__Tasks and exercises__
1. In the comment thread about China's ghost cities and economic prospects, which two cities is Sky City said to lie between?
2. Continue the comment thread about China's ghost cities and economic prospects, starting right after its final line.

__Passage to read__
Sky City is between Jiaxing and Hangzhou.
An earlier article about a single ghost city turned out to be about a city near
Suzhou & Wuxi in the similar corridor between Shanghai and Nanjing,
which has its own new high-speed train, new highways, and other
infrastructure improvements.
These ghost city articles ridicule China, but they have a lawyerly tendency
to present only the negatives to please readers eager to hear about
problems in China.
They already are. Europe, for the most part, is a museum economy, a testimony to a glorious past, but no future.
Oh well, history repeats itself. In the 50s of the last century, it was said that Brazil and Mexico will outrun the west; in the 60s and 70s it was Japan, in the 80s the "Four Asian Tigers", in the 90s China, India, Vietnam, East Europe and Russia. Guess what? The world hasn't changed that much and Europe is, despite its serious problems, the largest economy.
It is worth remembering that China had the worlds largest economy for most of the last 2000 years, and Asia has 70% of the worlds population. Europe, relative to Asia, is shrinking every year in terms of total share of world GNP. The trend is definitely not Europes friend.
I've been living in Asia for 22 years (not at the same time, though) and I can assure you that misjudge the alleged dynamic here. China has been falling apart for 10 years before it even took off, the Koreans are in serious trouble, Japan has been brain dead since the late 80s of the last century, India just recorded its lowest growth rate in 13 years. Apple and Amazon are turning more than the entire rest of Asia records as GDP. Believe me, things look very different from your couch.
Your presupposition is that the rear view mirror in the car of empire always predicts the future.
Not really a good argument by any measure.
Instead, look through the windshield and respond to what is happening in front of the car of empire.
Regards,
Cooter
Depends how heavy the shit you want to move is.
I doubt air would work for many things - oil, for example.

(Spatial grounding data)
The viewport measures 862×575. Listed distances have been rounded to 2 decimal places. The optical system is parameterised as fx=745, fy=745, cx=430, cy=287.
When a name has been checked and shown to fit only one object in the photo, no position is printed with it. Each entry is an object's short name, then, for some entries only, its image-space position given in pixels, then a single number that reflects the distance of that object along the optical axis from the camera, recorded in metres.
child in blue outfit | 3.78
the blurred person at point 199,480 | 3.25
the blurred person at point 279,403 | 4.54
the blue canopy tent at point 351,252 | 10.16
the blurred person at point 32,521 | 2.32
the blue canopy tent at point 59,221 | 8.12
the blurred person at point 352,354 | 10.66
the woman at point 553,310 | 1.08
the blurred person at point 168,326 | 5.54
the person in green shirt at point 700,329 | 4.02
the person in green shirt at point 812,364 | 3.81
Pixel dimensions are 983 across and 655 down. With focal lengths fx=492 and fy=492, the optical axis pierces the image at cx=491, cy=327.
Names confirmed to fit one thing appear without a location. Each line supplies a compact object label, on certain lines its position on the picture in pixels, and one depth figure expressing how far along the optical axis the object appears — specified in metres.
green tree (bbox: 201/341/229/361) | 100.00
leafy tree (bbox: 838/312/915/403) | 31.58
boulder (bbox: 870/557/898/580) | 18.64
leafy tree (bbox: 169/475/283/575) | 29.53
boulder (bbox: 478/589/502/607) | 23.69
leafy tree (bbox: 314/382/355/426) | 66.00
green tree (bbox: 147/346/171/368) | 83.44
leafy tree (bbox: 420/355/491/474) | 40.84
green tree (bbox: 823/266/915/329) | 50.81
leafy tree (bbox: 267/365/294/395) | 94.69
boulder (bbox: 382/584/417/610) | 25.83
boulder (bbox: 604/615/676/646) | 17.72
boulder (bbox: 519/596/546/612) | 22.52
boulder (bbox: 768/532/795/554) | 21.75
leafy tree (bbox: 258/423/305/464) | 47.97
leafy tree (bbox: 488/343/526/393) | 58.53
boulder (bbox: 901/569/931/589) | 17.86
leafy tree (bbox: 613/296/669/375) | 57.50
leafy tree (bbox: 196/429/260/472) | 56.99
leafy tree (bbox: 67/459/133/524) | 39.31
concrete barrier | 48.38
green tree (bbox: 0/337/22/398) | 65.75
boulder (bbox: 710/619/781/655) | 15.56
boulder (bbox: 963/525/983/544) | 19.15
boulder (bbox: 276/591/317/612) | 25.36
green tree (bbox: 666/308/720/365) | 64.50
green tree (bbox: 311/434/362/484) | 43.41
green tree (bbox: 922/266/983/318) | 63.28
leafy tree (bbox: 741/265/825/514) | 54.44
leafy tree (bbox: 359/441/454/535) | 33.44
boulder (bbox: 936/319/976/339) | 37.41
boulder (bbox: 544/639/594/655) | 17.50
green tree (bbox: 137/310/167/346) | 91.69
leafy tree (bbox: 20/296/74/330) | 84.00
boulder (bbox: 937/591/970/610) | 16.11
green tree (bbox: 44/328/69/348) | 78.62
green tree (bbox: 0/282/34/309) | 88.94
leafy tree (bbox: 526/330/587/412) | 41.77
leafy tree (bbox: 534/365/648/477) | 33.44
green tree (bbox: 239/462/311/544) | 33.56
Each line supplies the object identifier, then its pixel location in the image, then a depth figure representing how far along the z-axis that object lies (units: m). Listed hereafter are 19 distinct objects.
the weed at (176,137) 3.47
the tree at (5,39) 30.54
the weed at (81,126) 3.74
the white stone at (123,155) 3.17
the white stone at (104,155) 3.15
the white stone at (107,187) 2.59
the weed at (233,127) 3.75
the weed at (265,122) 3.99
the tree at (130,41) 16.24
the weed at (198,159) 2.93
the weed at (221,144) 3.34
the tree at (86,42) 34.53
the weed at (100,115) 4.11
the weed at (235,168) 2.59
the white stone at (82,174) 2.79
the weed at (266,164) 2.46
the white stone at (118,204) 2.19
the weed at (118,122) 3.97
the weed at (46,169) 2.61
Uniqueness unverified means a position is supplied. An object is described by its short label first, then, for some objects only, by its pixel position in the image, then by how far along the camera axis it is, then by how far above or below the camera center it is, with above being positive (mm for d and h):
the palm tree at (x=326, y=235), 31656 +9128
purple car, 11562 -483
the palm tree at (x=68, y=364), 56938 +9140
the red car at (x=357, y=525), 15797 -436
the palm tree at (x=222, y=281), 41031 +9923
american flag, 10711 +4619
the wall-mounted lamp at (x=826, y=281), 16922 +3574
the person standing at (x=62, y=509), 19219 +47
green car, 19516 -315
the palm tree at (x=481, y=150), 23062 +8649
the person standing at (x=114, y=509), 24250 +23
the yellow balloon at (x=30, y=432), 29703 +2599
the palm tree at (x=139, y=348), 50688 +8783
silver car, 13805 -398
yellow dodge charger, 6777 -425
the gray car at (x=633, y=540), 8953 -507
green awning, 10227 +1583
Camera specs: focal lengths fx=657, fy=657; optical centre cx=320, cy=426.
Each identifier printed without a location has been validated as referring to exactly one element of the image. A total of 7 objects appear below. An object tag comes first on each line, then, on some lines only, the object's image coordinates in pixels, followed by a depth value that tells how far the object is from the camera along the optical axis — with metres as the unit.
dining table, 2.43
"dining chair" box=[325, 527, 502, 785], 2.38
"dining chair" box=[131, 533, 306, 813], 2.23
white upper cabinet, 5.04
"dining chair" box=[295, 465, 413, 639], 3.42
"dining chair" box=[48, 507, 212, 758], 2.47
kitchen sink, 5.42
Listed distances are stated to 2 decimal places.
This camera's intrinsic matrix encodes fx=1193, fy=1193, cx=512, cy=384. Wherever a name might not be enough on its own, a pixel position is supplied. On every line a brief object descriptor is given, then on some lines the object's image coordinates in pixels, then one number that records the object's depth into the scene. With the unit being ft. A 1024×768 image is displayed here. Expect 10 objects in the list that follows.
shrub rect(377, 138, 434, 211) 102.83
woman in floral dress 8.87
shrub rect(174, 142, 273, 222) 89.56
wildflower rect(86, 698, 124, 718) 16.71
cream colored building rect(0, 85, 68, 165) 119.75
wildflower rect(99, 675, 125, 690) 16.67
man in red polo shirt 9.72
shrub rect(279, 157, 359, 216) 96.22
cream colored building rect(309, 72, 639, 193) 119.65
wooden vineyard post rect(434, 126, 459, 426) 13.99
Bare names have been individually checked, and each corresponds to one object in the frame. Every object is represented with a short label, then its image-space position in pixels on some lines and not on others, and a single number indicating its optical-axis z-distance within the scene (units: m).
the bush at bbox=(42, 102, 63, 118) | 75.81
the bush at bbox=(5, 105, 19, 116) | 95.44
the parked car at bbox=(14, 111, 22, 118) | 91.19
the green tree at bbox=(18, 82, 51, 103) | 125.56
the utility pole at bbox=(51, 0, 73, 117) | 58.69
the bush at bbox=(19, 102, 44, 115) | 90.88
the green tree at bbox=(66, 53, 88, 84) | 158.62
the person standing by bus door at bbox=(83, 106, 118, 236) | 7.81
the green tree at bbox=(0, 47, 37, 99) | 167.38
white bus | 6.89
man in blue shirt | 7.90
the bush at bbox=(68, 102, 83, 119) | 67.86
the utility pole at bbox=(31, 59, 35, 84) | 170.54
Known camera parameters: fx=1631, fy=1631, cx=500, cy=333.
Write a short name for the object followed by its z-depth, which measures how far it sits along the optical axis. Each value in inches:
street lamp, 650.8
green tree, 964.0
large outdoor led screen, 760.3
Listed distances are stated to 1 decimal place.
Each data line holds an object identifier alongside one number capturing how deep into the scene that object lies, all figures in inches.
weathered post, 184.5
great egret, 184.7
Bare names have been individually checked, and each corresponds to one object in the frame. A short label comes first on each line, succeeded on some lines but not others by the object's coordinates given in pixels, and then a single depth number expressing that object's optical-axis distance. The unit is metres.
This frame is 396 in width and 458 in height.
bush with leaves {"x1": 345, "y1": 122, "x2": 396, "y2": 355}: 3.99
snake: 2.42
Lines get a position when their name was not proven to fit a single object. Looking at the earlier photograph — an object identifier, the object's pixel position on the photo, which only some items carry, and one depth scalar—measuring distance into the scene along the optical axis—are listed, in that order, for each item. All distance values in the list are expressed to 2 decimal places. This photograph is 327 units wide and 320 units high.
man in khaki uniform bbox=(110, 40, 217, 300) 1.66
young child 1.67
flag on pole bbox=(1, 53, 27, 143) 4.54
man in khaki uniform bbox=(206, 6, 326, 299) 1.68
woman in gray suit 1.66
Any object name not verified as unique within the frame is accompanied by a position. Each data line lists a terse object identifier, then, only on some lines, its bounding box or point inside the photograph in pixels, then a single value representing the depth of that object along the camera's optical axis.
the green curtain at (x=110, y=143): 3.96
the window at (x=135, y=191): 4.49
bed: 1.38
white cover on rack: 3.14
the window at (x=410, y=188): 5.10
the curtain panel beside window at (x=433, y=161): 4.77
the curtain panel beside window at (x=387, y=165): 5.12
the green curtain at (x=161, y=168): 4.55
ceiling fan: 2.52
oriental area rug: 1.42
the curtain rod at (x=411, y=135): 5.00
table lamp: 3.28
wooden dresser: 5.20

__List of answers__
1. Sky City lies between Jiaxing and Hangzhou.

2.
It's not just about people.
And thank you logicalman for saying what I signed in to point out!!
There's a whole lot of FREIGHT that cannot be moved via air.
Have to agree with Silver, this seems like a lot of money to make style points. Are there that many people making that trip?
As for Logical Man's comment about it being used for heavy freight. I have only seen pictures of high speed trains moving people. Are there any other cases where high speed trains are being used to move freight?
Hogs and Tanks don't fly very well - with the US trying to tie up the Straits of Malacca, this is a natural response
Washington is costing the US the future of trade in the East
Bingo!
Regards,
Cooter
You seem to imply that the US deserves a piece of the trade in the East. I dont see how US should be involved in relations between other countries.
let's see planes require portable liquid carbon fuels, trains can run on electricity. Trains are also one of the most efficient transport machines. Is this your final answer?
The most effecient transportation that exists. just improving your post. not one of; the most. able to run on coal if necessary. Everything we have except toys and bullshit depends on Railroads.
Technically, the most efficient transportation that exists is the bicycle.
All interesting points. I would bet the big cargo ships are pretty efficient too.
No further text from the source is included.